**PASSAGE**

Friday, February 1, 2019

The Growing Problem with Apple's Buggy Software

With the news of the infamous FaceTime bug this week, it feels like habit where we hear of an Apple bug every so often. Enter Darren Eastman, an ex-Apple engineer. In an interview with The Mercury News in 2018, he claims that Apple product updates are often untested, "sometimes rendering applications or basic functionality to be completely unusable until another update fixes the regression." It's this "fix it later" ideology that is ruining Apple today.

When we find out that Apple was made aware of the FaceTime security bug about a week before it started making news, that's where we have to take a step back. In my opinion, disabling group FaceTime with some form of "bug fix" reason would have been the best option for Apple. This way, Apple takes minimal PR damage and protects their users' privacy. However, we don't know what actually happened on the inside, but the damage has been done.

And here's the thing, this only matters because it made headlines. If I had a nickel for every individual bug I encounter in iOS, macOS, tvOS, and watchOS, I'd be rich. The difference between this bug and any other bug was the impact it had. It could disclose private information. And that's why it will be fixed the soonest. But that shouldn't excuse all of the other bugs in these operating systems. iOS and macOS are constantly buggy, tvOS feels flawed and unnatural, and watchOS is slow and rarely works as advertised.

**SOURCE INFORMATION**
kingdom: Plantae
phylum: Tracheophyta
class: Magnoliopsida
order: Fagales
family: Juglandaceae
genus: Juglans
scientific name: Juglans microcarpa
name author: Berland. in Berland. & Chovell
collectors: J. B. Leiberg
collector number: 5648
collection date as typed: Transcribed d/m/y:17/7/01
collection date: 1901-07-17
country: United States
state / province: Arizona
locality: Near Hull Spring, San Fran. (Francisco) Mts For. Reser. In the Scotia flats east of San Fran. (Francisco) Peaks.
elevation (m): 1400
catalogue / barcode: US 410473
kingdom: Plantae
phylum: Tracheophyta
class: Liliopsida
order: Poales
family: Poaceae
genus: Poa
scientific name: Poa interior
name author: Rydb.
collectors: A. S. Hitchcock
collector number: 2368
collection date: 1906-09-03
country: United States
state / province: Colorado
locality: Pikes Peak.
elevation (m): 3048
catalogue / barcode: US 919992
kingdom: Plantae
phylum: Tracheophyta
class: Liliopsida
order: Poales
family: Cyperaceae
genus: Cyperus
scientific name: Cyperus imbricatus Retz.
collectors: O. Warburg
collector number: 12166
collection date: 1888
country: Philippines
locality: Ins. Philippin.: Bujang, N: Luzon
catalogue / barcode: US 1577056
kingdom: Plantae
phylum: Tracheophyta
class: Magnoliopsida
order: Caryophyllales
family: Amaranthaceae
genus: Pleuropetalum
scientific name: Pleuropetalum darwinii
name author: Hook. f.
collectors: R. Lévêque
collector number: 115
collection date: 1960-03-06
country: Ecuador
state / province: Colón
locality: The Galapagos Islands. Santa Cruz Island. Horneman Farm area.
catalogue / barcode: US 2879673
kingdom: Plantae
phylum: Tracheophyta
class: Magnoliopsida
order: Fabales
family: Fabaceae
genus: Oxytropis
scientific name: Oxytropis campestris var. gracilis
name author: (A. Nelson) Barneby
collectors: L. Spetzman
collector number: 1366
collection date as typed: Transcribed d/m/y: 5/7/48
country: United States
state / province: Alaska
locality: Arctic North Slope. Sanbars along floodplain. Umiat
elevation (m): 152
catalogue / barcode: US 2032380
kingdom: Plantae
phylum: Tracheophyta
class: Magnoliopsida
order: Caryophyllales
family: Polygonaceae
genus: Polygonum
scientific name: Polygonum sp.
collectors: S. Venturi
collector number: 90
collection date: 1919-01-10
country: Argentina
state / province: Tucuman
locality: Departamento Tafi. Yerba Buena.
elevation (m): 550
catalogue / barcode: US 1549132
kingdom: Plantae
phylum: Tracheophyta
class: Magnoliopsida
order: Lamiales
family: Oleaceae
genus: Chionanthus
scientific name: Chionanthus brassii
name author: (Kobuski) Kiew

**WHAT YOU NEED TO DO**
1) In the post about Apple's buggy software, what does former Apple engineer Darren Eastman claim about Apple product updates?
2) Please summarize the post about Apple's buggy software in two sentences.
3) Carry on the post about Apple's buggy software from its final sentence.

**TASK RESPONSES**
1) He claims they are often untested and sometimes leave applications or basic functionality completely unusable until another update fixes the regression.

2) The post argues that Apple's "fix it later" approach is ruining the company, citing former engineer Darren Eastman's claim that updates often go untested and pointing to this week's FaceTime bug. The author says Apple should have disabled group FaceTime once it learned of the flaw about a week before the news, and adds that this bug drew attention only because it could disclose private information, while iOS, macOS, tvOS, and watchOS remain full of other bugs.

3)
Take Apple Music. Playlists and songs sometimes are "un-downloaded" without notice or reason. Custom playlist art frequently doesn't sync properly. In iOS, sometimes the "Now Playing" section just shows "Not Playing" when the section shouldn't be there at all.

I only say this because I want the best for Apple and I want Apple to be better than this. And I know they can be better. But to do this, they have to get past this awkward era of constant bugs and lackluster updates. We are supposed to live in the best era for technology but sometimes it feels like for every step we take forward, we also take two steps back. iOS 12 was supposed to be the "under the hood" update that focused more on bug squashing than features, but we're still not there yet. That being said, I am always hopeful for the next update and I legitimately hope that Apple can prove me wrong with a strong software and hardware lineup this year.